Dissociation terrain et bâti : un mécanisme déjà existant ?
Si la proposition Lagleize n’est pas appliquée, pourquoi entendons-nous parler de dissociation entre le sol et les murs ? La source principale de confusion réside dans l’amalgame avec des dispositifs bien réels et opérationnels :
Le Bail Réel Solidaire (BRS) permet à des ménages sous plafonds de ressources d’acheter leur résidence principale à un prix nettement inférieur au marché, car ils n’achètent que les murs. Les Organismes de Foncier Solidaire (OFS) sont des structures à but non lucratif qui détiennent le terrain et encadrent le prix de revente du bâti pour garantir une accessibilité durable.

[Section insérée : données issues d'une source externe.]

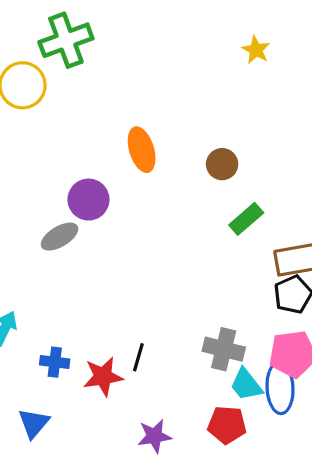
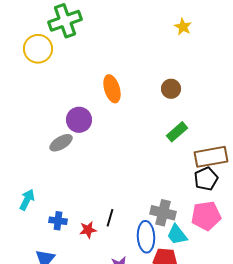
brown circle: (222, 164) -> (171, 89), moved
red star: (103, 377) -> (88, 230), size x0.7
blue ellipse: (280, 388) -> (146, 237), moved

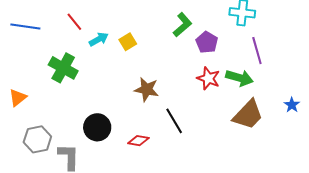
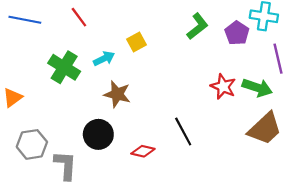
cyan arrow: (99, 39) -> (104, 59), moved
purple pentagon: (207, 42) -> (237, 33), moved
brown star: (147, 89) -> (117, 94), moved

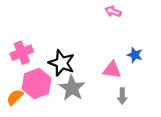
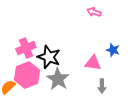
pink cross: (22, 53) -> (26, 48), moved

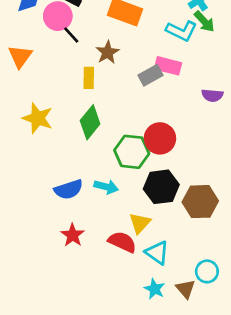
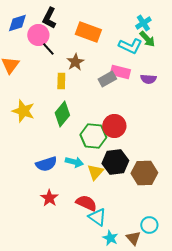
purple semicircle: (212, 95) -> (148, 79), moved
yellow triangle: (140, 223) -> (95, 172), moved
cyan triangle: (157, 253) -> (97, 217), moved

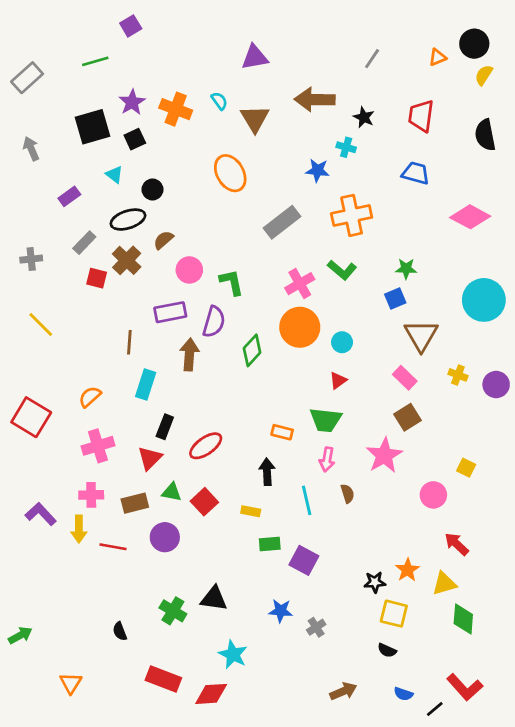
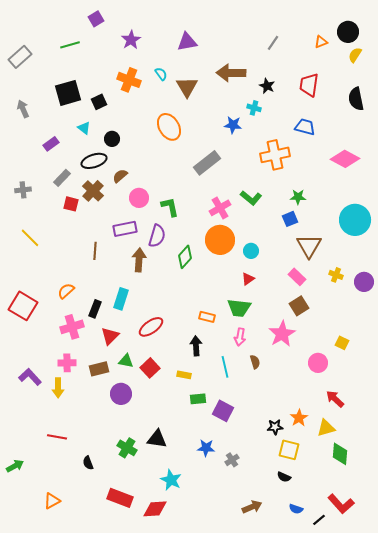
purple star: (132, 102) -> (131, 40), moved
orange cross: (352, 215) -> (275, 155), moved
cyan rectangle: (146, 384) -> (121, 299), moved
black rectangle: (165, 427) -> (95, 309), moved
red line: (113, 547) -> (57, 437), moved
orange triangle: (71, 683) -> (52, 501), turned 30

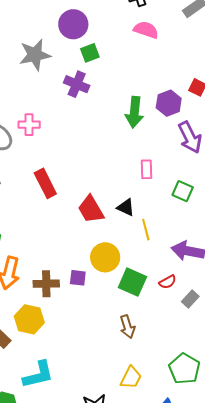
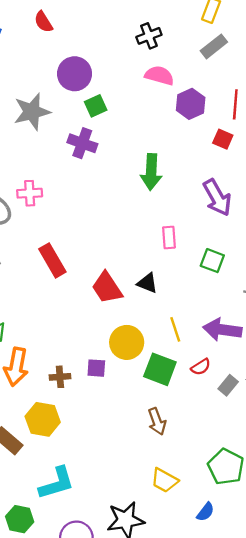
purple hexagon: (169, 103) -> (191, 104), moved
yellow line: (146, 230) -> (175, 329), moved
brown cross: (46, 284) -> (60, 377), size x0.7
yellow trapezoid: (131, 378) -> (164, 480), turned 95

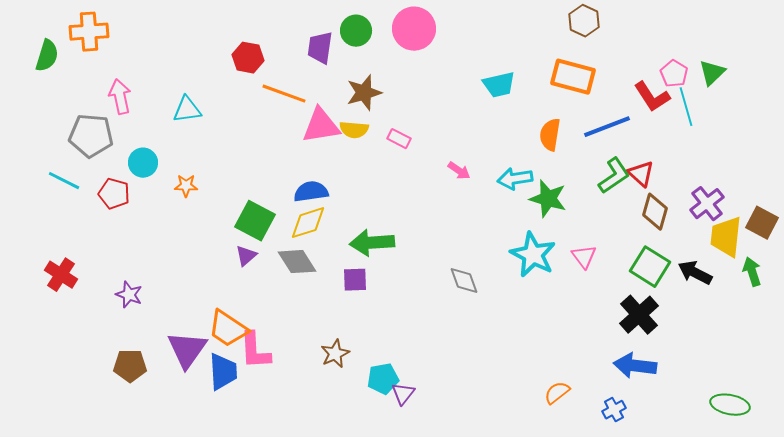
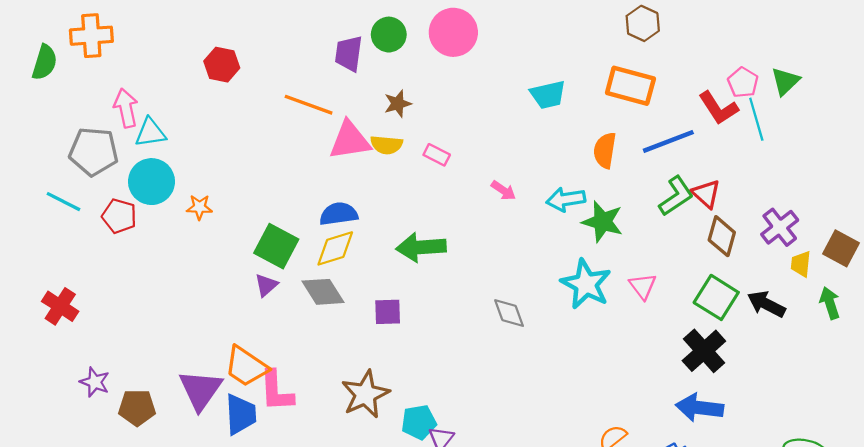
red hexagon: (248, 58) -> (222, 65), moved
brown star: (364, 93) -> (398, 104), size x0.7
cyan triangle: (187, 110) -> (150, 133), moved
cyan circle: (143, 163) -> (152, 182), size x1.4
yellow trapezoid: (726, 237) -> (801, 264), size x0.6
green arrow: (372, 243) -> (421, 247), moved
purple star: (129, 295) -> (95, 382), moved
brown star: (335, 354) -> (365, 394), size x1.5

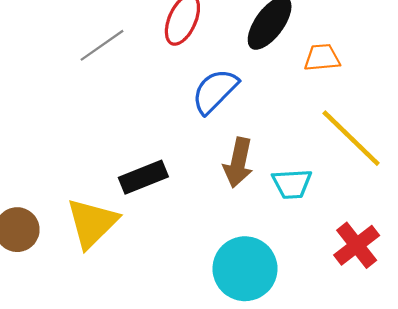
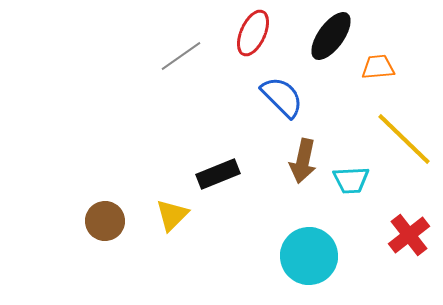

La confusion naît souvent d’un mélange entre l’ambition législative de la proposition Lagleize, qui souhaitait généraliser ces pratiques à une plus large échelle, et les dispositifs spécifiques (BRS/OFS) déjà encadrés par la loi. Il est donc fondamental de vérifier si le bien immobilier que vous convoitez s’inscrit dans un cadre légal existant ou dans une simple spéculation juridique sur une loi non votée.
Une perspective sur l’aménagement du territoire
Au-delà du prix, ce modèle interroge notre manière de concevoir l’occupation des sols. En séparant la propriété du bâti, on crée un nouvel axe de réflexion sur l’aménagement urbain, où la valeur réside dans l’usage pérenne d’un espace densifié. Cette approche permet aux collectivités locales, en conservant la maîtrise du foncier, de mieux orienter les politiques de logement tout en limitant l’artificialisation des sols, conformément aux objectifs du Zéro Artificialisation Nette (ZAN).
Débunkage : les infox qui circulent sur la propriété
De nombreuses vidéos virales sur les réseaux sociaux ont alimenté la crainte d’une expropriation ou d’une fin de la propriété privée sous couvert de la loi Lagleize. Il est nécessaire de rétablir les faits :
| Rumeur persistante | Réalité factuelle |
|---|---|
| La loi Lagleize va supprimer la propriété privée. | Faux. Il s’agit d’une proposition pour faciliter l’accession, non une réforme du droit de propriété. |
| Je serai expulsé de chez moi après 99 ans. | Inexact. Ce délai est une durée de bail, nullement une fin automatique de droit au logement. |
| Cette loi s’applique partout en France dès 2025. | Faux. Aucun texte n’est entré en vigueur ni n’a été promulgué. |
La viralité de ces contenus, souvent partagés sans vérification, repose sur l’anxiété liée à l’inflation immobilière. Aucun texte législatif ne prévoit de remettre en cause le droit de propriété défini par le Code civil. Les dispositifs de dissociation foncière existants, comme le BRS, sont basés sur le volontariat et non sur une contrainte imposée aux propriétaires actuels.
Que retenir pour votre projet immobilier ?
Pour un acquéreur en 2025, la prudence est de mise. Si vous entendez parler de la loi Lagleize lors de vos recherches immobilières, gardez à l’esprit les points suivants :
Ne fondez jamais votre stratégie d’achat sur une loi qui n’existe pas encore. Si un vendeur vous propose un bien avec une « dissociation foncier-bâti », demandez systématiquement s’il s’agit d’un Bail Réel Solidaire (BRS) géré par un Organisme de Foncier Solidaire (OFS) agréé. Consultez les documents d’urbanisme de la mairie pour comprendre les contraintes réelles sur le terrain concerné.
La complexité du marché immobilier favorise la circulation d’informations imprécises. En restant factuel et en vous concentrant sur les dispositifs déjà validés par le législateur, vous sécurisez votre investissement tout en évitant les pièges tendus par la désinformation numérique.